2. Social scientists have constructed theories and models to study the interaction between technology and society. Social construction of technology (SCOT) and the Actor Network Theory (ANT) have opened new avenues to understand complex questions. However, we believe that culture as a shaping force of technological change has been neglected. The LNP case provides an excellent opportunity to investigate how cultural differences in Europe and outside Europe come into conflict when critical infrastructures are negotiated. (See; Michelsen; Viides Saaty. Insin55rit Suomalaisessa Yhteiskunnassa. Helsinki 2000.)

3. European borders are loaded with tensions, both political and ideological. Wars and conflicts as well as economic agreements have moved European borders. Nation states are created and lost during this process. We argue that by studying border regions and critical infrastructures, which cross the European borders, it is possible to enhance understanding of these fundamental tensions. (See; Sarkikoski, Outo Malmi, Helsinki 2005)

Our hypothesis is that there was something typical “European” in the negotiations between the Finns and the Soviets in Moscow and Helsinki during the later part of the 1960’s.

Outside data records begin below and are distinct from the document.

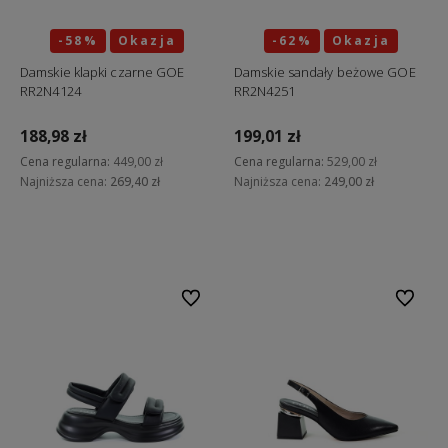
-58%
Okazja
-62%
Okazja
Damskie klapki czarne GOE
Damskie sandały beżowe GOE
RR2N4124
RR2N4251
188,98 zł
199,01 zł
Cena regularna:
449,00 zł
Cena regularna:
529,00 zł
Najniższa cena:
269,40 zł
Najniższa cena:
249,00 zł
Do koszyka
Do koszyka
Do ulubionych
Do ulubi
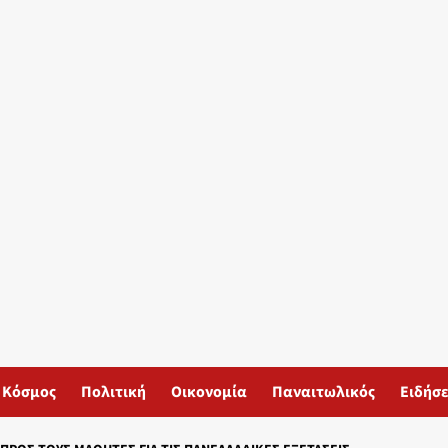
Κόσμος
Πολιτική
Οικονομία
Παναιτωλικός
Ειδήσε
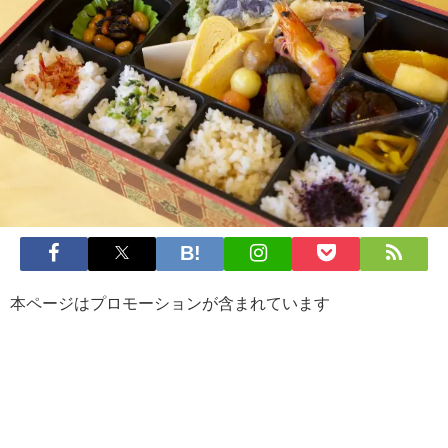
本ページはプロモーションが含まれています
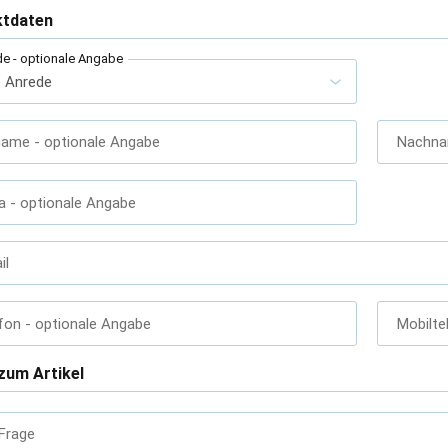
ktdaten
de
- optionale Angabe
name
- optionale Angabe
Nachn
a
- optionale Angabe
il
fon
- optionale Angabe
Mobilte
zum Artikel
 Frage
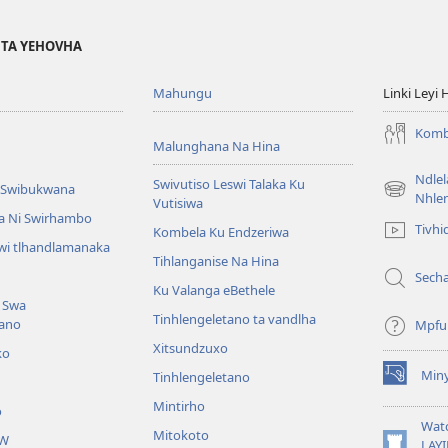
I TA YEHOVHA
Mahungu
Linki Leyi 
Komb
Malunghana Na Hina
Ndle
Swivutiso Leswi Talaka Ku
i Swibukwana
(opens
Nhle
Vutisiwa
new
a Ni Swirhambo
Tivhi
Kombela Ku Endzeriwa
window)
swi tlhandlamanaka
Tihlanganise Na Hina
Sech
Ku Valanga eBethele
 Swa
Tinhlengeletano ta vandlha
tano
Mpfu
Xitsundzuxo
ko
Miny
Tinhlengeletano
(opens
new
Mintirho
o
window)
Wat
Mitokoto
JW
LAYI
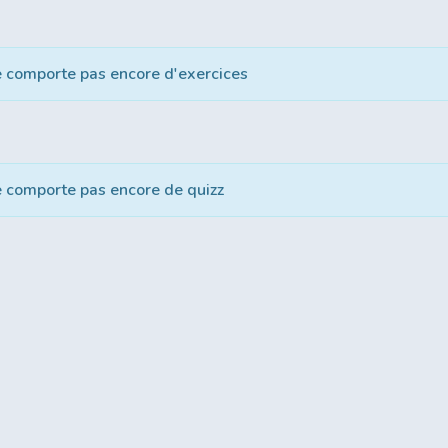
e comporte pas encore d'exercices
e comporte pas encore de quizz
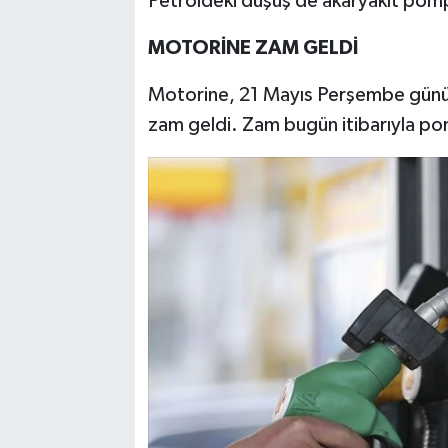
Petroldeki düşüş de akaryakıt pomp
MOTORİNE ZAM GELDİ
Motorine, 21 Mayıs Perşembe günün
zam geldi. Zam bugün itibarıyla po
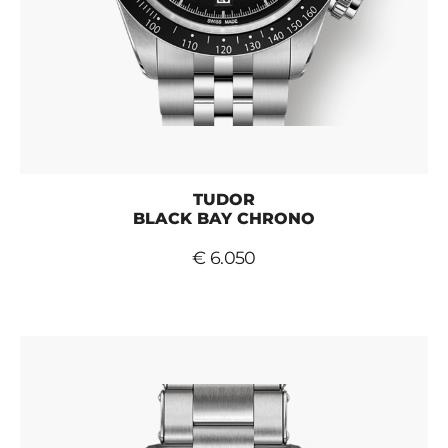
TUDOR
BLACK BAY CHRONO
€ 6.050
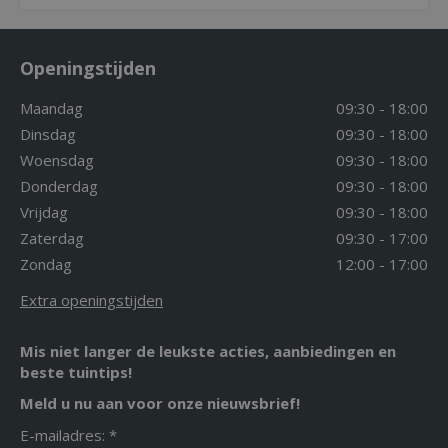
Openingstijden
Maandag
09:30 - 18:00
Dinsdag
09:30 - 18:00
Woensdag
09:30 - 18:00
Donderdag
09:30 - 18:00
Vrijdag
09:30 - 18:00
Zaterdag
09:30 - 17:00
Zondag
12:00 - 17:00
Extra openingstijden
Mis niet langer de leukste acties, aanbiedingen en
beste tuintips!
Meld u nu aan voor onze nieuwsbrief!
E-mailadres: *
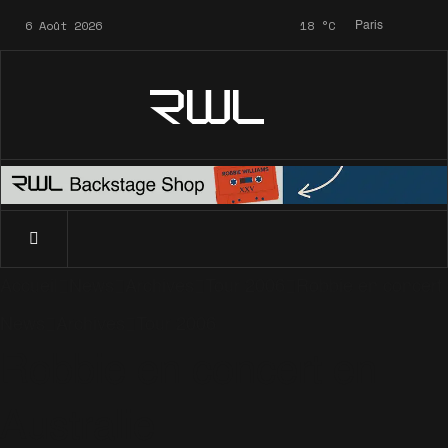
6 Août 2026
18
°C
Paris
RWL
Accueil
News
Archives
Tour 2006
Robbie en concert 
News
Archives
Tour 2006
Robbie en concert en
Australie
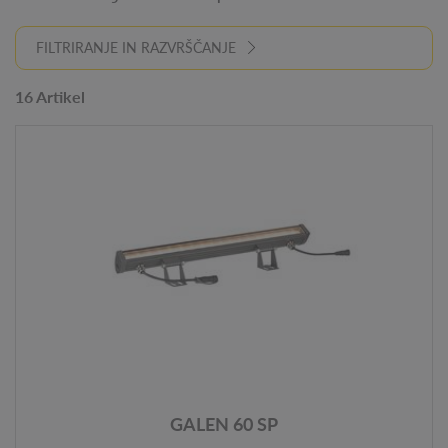
FILTRIRANJE IN RAZVRŠČANJE
16 Artikel
GALEN 60 SP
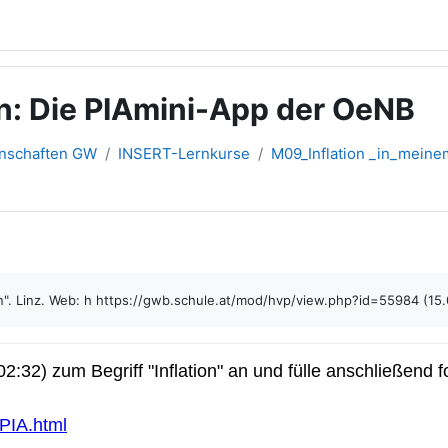
en: Die PIAmini-App der OeNB
inschaften GW
INSERT-Lernkurse
M09_Inflation _in_mein
en". Linz. Web: h https://gwb.schule.at/mod/hvp/view.php?id=55984 (15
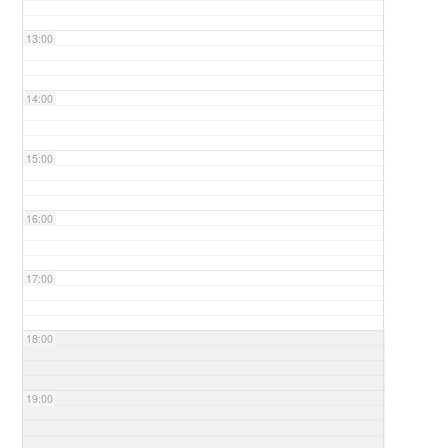
13:00
14:00
15:00
16:00
17:00
18:00
19:00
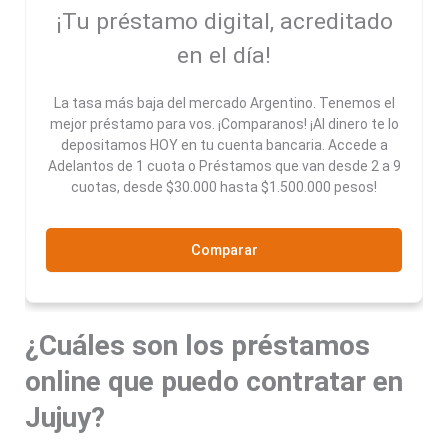
¡Tu préstamo digital, acreditado
en el día!
La tasa más baja del mercado Argentino. Tenemos el
mejor préstamo para vos. ¡Comparanos! ¡Al dinero te lo
depositamos HOY en tu cuenta bancaria. Accede a
Adelantos de 1 cuota o Préstamos que van desde 2 a 9
cuotas, desde $30.000 hasta $1.500.000 pesos!
Comparar
¿Cuáles son los préstamos
online que puedo contratar en
Jujuy?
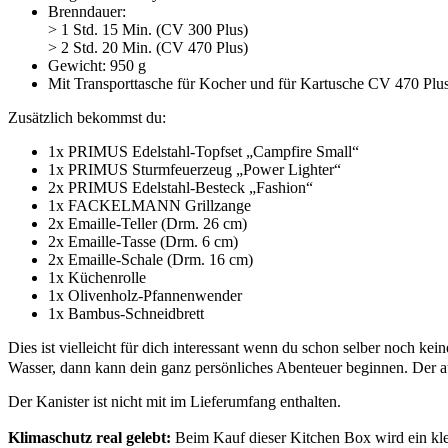
Brenndauer:
> 1 Std. 15 Min. (CV 300 Plus)
> 2 Std. 20 Min. (CV 470 Plus)
Gewicht: 950 g
Mit Transporttasche für Kocher und für Kartusche CV 470 Plu
Zusätzlich bekommst du:
1x PRIMUS Edelstahl-Topfset „Campfire Small“
1x PRIMUS Sturmfeuerzeug „Power Lighter“
2x PRIMUS Edelstahl-Besteck „Fashion“
1x FACKELMANN Grillzange
2x Emaille-Teller (Drm. 26 cm)
2x Emaille-Tasse (Drm. 6 cm)
2x Emaille-Schale (Drm. 16 cm)
1x Küchenrolle
1x Olivenholz-Pfannenwender
1x Bambus-Schneidbrett
Dies ist vielleicht für dich interessant wenn du schon selber noch ke
Wasser, dann kann dein ganz persönliches Abenteuer beginnen. Der a
Der Kanister ist nicht mit im Lieferumfang enthalten.
Klimaschutz real gelebt:
Beim Kauf dieser Kitchen Box wird ein k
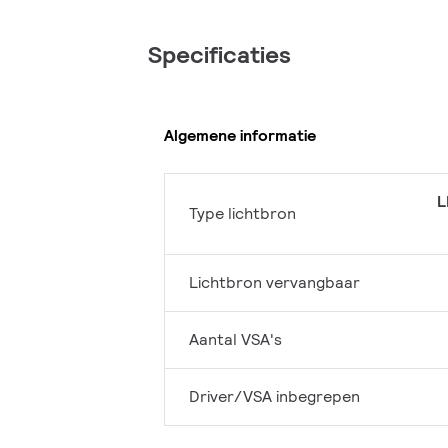
Specificaties
Algemene informatie
L
Type lichtbron
Lichtbron vervangbaar
Aantal VSA's
Driver/VSA inbegrepen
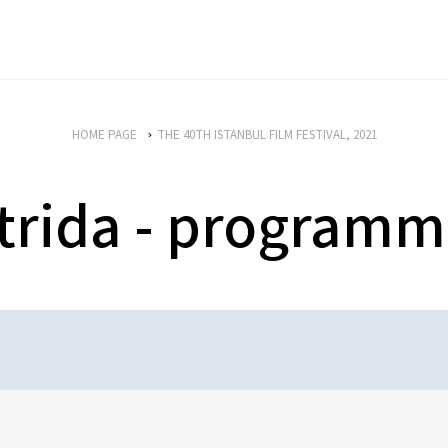
HOME PAGE
THE 40TH ISTANBUL FILM FESTIVAL, 2021
trida - programm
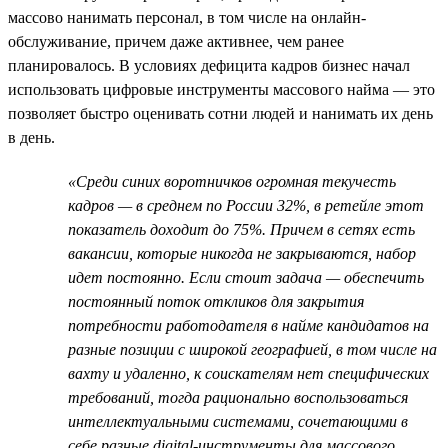
массово нанимать персонал, в том числе на онлайн-
обслуживание, причем даже активнее, чем ранее
планировалось. В условиях дефицита кадров бизнес начал
использовать цифровые инструменты массового найма — это
позволяет быстро оценивать сотни людей и нанимать их день
в день.
«Среди синих воротничков огромная текучесть
кадров — в среднем по России 32%, в ретейле этот
показатель доходит до 75%. Причем в сетях есть
вакансии, которые никогда не закрываются, набор
идет постоянно. Если стоит задача — обеспечить
постоянный поток откликов для закрытия
потребности работодателя в найме кандидатов на
разные позиции с широкой географией, в том числе на
вахту и удаленно, к соискателям нет специфических
требований, тогда рационально воспользоваться
интеллектуальными системами, сочетающими в
себе разные digital-инструменты для массового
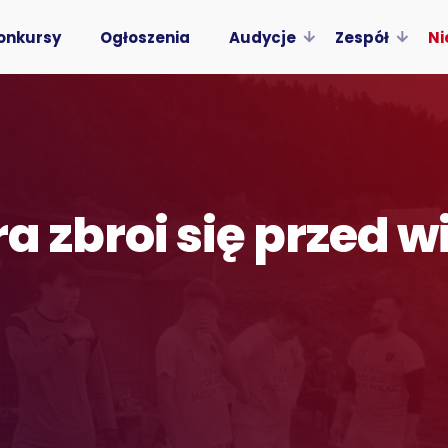
onkursy
Ogłoszenia
Audycje
Zespół
Ni
a zbroi się przed w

European values and ideas conflicted with the values of the Soviet state. Paul Josephson has shown, how technological culture in the Soviet Union was shaped by the super power status and political arrogance of the Communist party, while in Europe technological cultures were diverse and closely connected to national cultures. Therefore, to become connected to a completely different kind of technological culture could have devastating consequences. This is what has happened in the Baltic States and in most Eastern European countries, which developed independent technological cultures during the early part of the 20th century, but lost them during the Cold War.

 

Methodology

This IP is multidisciplinary and several research methods will be used to scrutinize the research questions. We will, on the one hand, apply familiar methodological concepts developed in the history of technology and sociology of technology during the past three decades (large technological systems, actor network theory and social construction of technology). However, we will also use sociological methods and methods developed by political scientists when analyzing negotiations in Moscow and Helsinki.

The concepts of trans-national reliability and interdependency have been studied by social scientists focusing on national and international organizations and institutions. Similar studies can be found in the current history of technology scholarship, which investigates infrastructure-related international organisations from a ‘bottom up’ perspective. The key questions are how such large-scale organizations are governed and how they are used in shaping trans-national infrastructures.
 

This IP will utilize several archives not only in Finland but also in Russia. The archives of the State Commission of Nuclear Power and Imatran Voima (the state owned power company) include detail notes from the Moscow and Helsinki negotiations. There are also private collections of Imatran Voima CEO:s. The archives of the Soviet nuclear power administration are available in Moscow. We will also collect interviews and utilize interviews already conducted in other relevant research projects.